__O QUE FAZER__.
• a. Resuma o parágrafo do editorial que começa por «O Ministro da Cultura recentemente nomeado», conservando os factos principais.
• b. Transcreva do editorial o trecho que começa em "Estamos atentos, pois" e termina em "que lhe coube.".

EDITORIAL – Para uma política do livro
O
Ministro da Cultura recentemente nomeado, o Dr. João Soares,
sabendo-se tudo o que de negativo sobre ele se diz – as suas relações
de amizade com Jonas Savimbi, é apenas um dos muitos lançamentos
feitos na coluna do passivo da sua contabilidade – deve merecer o
benefício da dúvida, pois, por exemplo, o seu trabalho como Presidente
da Câmara Municipal de Lisboa teve muitos aspectos positivos – lembramos
apenas a criação de equipamentos culturais tais como a Casa Fernando
Pessoa, o Teatro Mário Viegas, a Videoteca, a Fonoteca, a Bedeteca, a
Biblioteca-Museu República e Resistência…
Ou seja, para os inimigos políticos terá todos os defeitos e será
para sempre o «amigo do canibal», enquanto para os amigos os quase
quinze mil versos da Odisseia serão insuficientes para o
louvar. Nós, não nos colocamos na posição de quem acusa ou elogia.
Estamos atentos, pois privilegiamos a cultura entre todas as matérias
que abordamos e João Soares, que com todos os defeitos e virtudes que se
lhe queira atribuir, é um homem que preza a cultura – terá aplausos e
vaias da nossa parte de acordo com o que, numa área tão carenciada como
a do ministério que lhe coube.

__REGISTOS FORNECIDOS__.
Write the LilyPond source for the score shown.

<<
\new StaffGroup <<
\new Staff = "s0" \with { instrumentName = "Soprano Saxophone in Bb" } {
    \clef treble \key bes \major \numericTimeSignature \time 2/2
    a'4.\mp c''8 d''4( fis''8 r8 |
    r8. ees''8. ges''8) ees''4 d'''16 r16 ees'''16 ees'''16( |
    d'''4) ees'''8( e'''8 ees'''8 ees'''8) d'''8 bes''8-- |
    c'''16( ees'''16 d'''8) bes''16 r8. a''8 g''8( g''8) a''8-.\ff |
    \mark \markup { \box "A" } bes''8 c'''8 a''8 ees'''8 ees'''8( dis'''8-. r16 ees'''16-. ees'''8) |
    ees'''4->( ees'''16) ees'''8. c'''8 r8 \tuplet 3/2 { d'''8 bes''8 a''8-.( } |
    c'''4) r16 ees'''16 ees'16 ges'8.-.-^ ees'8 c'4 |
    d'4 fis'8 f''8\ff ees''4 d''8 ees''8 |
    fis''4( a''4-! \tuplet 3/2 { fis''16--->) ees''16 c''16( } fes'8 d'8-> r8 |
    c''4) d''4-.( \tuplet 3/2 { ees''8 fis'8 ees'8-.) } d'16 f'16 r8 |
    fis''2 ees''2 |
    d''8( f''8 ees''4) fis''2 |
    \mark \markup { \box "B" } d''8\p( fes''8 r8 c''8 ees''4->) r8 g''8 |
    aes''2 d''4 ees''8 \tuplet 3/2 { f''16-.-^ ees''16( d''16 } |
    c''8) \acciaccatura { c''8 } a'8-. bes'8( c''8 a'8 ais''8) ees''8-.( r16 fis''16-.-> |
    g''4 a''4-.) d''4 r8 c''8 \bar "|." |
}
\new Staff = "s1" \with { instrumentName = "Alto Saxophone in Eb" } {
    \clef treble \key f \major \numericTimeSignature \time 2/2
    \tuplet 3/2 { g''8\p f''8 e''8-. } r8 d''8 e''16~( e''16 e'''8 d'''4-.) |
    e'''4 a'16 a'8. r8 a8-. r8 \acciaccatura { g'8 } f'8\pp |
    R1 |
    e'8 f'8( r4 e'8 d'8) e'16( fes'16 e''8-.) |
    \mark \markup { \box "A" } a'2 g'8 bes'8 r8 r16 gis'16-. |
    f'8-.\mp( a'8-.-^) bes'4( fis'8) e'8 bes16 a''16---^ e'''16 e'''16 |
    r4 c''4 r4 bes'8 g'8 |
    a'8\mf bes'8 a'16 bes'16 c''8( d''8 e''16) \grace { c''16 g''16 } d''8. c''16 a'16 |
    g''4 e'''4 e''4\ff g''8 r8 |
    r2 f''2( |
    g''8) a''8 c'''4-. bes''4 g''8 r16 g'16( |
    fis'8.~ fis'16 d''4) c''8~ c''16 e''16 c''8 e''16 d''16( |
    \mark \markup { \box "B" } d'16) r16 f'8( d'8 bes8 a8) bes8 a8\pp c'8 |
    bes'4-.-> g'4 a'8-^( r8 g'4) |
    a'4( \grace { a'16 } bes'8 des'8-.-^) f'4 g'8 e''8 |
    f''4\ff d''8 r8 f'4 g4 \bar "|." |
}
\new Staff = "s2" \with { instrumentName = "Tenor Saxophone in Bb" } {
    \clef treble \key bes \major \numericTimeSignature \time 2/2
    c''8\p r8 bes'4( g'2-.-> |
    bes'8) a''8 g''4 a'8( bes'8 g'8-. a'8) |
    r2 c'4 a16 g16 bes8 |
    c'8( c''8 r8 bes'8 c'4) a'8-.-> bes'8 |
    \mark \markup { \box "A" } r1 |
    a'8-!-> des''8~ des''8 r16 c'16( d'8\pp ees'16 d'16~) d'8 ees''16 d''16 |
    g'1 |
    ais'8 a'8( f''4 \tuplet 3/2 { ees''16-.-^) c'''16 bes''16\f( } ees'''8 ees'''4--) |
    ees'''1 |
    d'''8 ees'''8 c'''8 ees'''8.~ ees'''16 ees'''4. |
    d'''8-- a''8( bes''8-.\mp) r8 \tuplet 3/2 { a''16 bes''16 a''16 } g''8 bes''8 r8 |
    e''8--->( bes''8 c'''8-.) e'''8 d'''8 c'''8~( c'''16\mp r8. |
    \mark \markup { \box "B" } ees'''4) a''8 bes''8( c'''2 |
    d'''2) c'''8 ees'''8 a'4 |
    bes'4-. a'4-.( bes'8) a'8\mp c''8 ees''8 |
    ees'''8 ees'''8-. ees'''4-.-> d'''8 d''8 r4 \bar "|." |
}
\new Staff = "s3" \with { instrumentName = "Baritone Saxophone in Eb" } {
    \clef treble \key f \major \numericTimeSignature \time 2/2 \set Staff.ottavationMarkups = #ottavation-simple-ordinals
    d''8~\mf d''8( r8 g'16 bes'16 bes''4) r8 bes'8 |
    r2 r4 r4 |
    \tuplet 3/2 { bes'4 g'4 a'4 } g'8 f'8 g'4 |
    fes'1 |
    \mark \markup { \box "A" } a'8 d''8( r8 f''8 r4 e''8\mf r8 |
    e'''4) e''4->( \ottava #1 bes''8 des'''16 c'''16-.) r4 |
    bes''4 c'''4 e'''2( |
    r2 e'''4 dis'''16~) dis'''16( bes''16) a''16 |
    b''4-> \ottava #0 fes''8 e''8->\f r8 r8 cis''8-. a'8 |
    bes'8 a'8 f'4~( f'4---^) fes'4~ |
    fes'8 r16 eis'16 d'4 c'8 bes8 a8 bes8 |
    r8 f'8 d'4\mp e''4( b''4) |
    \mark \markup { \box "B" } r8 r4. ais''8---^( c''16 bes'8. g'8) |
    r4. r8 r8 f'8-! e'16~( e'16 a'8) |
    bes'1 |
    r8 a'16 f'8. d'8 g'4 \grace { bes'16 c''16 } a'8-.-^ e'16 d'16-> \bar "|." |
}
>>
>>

__RESPOSTAS PROPOSTAS__.
• a. O recém-nomeado Ministro da Cultura, João Soares, merece o benefício da dúvida, apesar do que de negativo se diz sobre ele, como a amizade com Jonas Savimbi. Como Presidente da Câmara Municipal de Lisboa, teve um trabalho com muitos aspectos positivos. Entre eles estão a criação da Casa Fernando Pessoa, do Teatro Mário Viegas, da Videoteca, da Fonoteca, da Bedeteca e da Biblioteca-Museu República e Resistência.

• b.
Estamos atentos, pois privilegiamos a cultura entre todas as matérias
que abordamos e João Soares, que com todos os defeitos e virtudes que se
lhe queira atribuir, é um homem que preza a cultura – terá aplausos e
vaias da nossa parte de acordo com o que, numa área tão carenciada como
a do ministério que lhe coube.